The Masters birds you hear chirping during the coverage are fake, according to multiple observers who claim CBS was busted years ago funneling fake chirps. There are claims that a bird expert busted CBS way back in 2000. The bird expert supposedly knew the sounds and those birds wouldn’t be in Augusta at this time of year.
I’m even being told by locals that there aren’t birds in Augusta, Georgia. I’m told that the birds won’t go into Augusta National because it’s in a ghetto part of town. And these people are serious.
A little research into this phenomenon shows that the New York Post hired experts in 2000 to analyze what they were hearing from the birds during CBS broadcasts – but the story doesn’t mention the Masters.
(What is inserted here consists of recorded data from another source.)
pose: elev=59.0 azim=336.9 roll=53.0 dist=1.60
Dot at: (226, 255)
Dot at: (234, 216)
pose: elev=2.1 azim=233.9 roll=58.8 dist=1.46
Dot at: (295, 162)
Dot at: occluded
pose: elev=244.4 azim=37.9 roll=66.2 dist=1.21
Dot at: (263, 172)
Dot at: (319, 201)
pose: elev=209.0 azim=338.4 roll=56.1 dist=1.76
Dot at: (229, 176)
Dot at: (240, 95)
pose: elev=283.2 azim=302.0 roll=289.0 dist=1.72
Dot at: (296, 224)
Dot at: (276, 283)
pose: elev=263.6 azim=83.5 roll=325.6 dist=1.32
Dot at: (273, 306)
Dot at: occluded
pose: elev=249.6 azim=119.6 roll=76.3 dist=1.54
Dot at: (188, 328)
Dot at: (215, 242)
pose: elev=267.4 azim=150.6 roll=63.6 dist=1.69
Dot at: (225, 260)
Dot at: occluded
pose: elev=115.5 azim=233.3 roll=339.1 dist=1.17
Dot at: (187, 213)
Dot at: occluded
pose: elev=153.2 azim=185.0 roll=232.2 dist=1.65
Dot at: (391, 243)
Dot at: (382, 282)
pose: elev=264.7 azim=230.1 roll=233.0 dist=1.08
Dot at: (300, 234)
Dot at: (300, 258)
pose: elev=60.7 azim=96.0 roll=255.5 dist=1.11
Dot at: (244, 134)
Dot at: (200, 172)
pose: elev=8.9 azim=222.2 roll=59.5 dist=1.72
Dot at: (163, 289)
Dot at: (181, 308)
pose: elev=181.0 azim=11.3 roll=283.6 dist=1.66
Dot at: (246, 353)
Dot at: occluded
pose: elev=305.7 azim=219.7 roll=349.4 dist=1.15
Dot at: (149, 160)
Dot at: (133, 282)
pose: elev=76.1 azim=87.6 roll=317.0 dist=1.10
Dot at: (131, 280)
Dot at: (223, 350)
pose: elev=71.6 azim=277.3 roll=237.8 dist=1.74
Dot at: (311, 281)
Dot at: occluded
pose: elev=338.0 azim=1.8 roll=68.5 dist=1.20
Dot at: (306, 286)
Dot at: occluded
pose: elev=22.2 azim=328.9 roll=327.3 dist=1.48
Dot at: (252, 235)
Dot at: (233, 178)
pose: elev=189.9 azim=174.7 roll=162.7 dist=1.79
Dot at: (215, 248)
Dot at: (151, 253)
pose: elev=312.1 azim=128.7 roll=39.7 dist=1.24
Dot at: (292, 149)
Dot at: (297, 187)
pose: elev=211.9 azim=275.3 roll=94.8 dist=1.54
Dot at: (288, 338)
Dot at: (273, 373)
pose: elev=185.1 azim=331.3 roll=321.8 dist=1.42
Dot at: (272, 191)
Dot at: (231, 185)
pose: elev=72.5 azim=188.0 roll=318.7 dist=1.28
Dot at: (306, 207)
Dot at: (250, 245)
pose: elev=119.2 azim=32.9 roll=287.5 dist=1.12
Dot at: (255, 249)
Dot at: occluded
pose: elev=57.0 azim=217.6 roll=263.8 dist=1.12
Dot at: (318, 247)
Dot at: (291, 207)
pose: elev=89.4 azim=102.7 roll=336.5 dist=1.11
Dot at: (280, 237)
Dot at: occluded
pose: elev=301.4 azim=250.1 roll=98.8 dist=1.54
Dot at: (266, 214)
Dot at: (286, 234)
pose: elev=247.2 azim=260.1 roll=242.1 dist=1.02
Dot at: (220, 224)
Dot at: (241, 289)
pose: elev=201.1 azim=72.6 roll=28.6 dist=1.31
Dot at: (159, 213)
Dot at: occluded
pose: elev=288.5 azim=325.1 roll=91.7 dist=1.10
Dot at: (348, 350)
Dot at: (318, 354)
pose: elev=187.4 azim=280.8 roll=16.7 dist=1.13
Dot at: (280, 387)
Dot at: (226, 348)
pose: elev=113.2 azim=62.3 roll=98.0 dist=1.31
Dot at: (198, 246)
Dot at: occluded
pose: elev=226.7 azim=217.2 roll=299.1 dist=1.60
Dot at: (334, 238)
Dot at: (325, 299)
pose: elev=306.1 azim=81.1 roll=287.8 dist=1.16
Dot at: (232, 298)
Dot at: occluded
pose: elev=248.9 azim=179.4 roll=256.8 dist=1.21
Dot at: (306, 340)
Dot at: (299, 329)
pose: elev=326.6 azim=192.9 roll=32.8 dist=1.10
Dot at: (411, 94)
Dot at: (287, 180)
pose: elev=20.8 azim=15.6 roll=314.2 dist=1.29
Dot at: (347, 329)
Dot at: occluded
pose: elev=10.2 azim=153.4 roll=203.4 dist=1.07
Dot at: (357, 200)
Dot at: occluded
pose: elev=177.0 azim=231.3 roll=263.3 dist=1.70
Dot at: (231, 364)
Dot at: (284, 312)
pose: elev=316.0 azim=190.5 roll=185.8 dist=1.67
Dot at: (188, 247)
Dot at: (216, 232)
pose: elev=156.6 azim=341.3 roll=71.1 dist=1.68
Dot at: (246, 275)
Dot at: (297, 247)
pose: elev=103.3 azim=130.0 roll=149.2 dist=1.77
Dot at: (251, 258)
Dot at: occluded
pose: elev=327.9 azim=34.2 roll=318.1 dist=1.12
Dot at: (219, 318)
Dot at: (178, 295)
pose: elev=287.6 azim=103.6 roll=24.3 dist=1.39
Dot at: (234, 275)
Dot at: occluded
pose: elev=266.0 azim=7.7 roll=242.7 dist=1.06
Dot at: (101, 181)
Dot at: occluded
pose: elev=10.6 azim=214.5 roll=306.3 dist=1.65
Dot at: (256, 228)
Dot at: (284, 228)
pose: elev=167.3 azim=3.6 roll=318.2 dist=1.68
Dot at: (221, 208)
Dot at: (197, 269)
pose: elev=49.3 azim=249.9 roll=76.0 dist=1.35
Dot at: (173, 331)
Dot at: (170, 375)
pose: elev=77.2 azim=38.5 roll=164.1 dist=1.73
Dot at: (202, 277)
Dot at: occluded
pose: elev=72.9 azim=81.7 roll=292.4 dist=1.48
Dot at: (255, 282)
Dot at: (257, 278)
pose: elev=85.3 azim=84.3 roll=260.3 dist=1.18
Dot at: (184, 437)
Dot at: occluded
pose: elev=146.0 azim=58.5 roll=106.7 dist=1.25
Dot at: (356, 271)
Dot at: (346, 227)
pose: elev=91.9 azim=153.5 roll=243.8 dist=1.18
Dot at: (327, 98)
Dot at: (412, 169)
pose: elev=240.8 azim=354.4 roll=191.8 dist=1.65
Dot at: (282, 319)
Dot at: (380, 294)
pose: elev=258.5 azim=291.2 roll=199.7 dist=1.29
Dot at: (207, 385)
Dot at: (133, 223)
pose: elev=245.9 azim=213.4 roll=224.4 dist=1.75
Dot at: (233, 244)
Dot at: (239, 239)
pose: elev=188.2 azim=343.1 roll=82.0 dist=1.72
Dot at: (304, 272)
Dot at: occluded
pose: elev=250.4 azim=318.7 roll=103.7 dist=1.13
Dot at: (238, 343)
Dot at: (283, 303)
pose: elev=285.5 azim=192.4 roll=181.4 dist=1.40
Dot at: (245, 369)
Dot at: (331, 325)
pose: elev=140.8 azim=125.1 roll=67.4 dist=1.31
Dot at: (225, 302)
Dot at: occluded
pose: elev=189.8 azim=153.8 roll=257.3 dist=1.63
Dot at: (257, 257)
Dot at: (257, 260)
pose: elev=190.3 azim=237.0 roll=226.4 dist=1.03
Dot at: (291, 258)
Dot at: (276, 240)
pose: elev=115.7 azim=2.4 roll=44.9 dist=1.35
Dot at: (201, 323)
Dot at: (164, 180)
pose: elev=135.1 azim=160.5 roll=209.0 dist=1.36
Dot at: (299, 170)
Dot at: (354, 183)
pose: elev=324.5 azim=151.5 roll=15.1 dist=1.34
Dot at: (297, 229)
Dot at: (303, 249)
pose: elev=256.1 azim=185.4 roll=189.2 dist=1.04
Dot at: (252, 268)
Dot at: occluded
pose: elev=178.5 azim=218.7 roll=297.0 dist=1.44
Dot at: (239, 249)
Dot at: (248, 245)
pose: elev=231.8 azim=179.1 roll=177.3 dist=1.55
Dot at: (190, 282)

The network came clean earlier this week and confessed that it has been mixing in taped sounds of birds singing with live golf telecasts, most recently at the World Golf Championship NEC Invitational two weeks ago in Akron, Ohio.
Not only that, but according to bird-call experts asked by the New York Post to watch and listen to videotape of CBS broadcasts, the network isn’t even getting the birds in the correct geographic area.
The Post reported that the taped bird calls were used by CBS during the playing of the NEC Invitational, the PGA Championship in Louisville, Ky., and the Buick Open in Warwick Hills, Mich. CBS spokeswoman Leslie Ann Wade said the bird calls were used to get “ambient sound” for broadcasts, and were only a last resort.
The first resort: putting dishes of birdfeed near microphones at tournament sites. Wade said when that doesn’t produce the desired sounds of nature, they go to the tape.
Bird-watchers interviewed by the Post said the worst part is that someone at CBS didn’t research which birds were indigenous to Ohio, Kentucky and Michigan. One, John Malcolm of Gaithersburg, Md., said he heard a canyon wren, which lives only west of Texas, on a Buick Open tape; and a white-throated sparrow, found only in the North during the summer, on tapes from the PGA and NEC Invitational.
A year later, crotchety old timer Phil Mushnick brought up The Masters birds after readers raised more concerns about CBS.
Thus, CBS, during this Masters, begged relevant questions that should’ve been too absurd to ask: What’s the story with the birds? Are they the taped, imported kind that we’d been hearing, or are they live, Augusta National homeboys?
“The birds you hear,” a CBS spokesperson said with mock indignation but all-business clarity, “are live and they are indigenous to Augusta.”
So it’s entirely possible that the urban legend about Masters birds was born out of the 2000 controversy where CBS admitted to doing this at certain tournaments. Then, in 2001, CBS claimed the birds heard at Augusta were the real deal.
I’m starting to think this is an urban legend.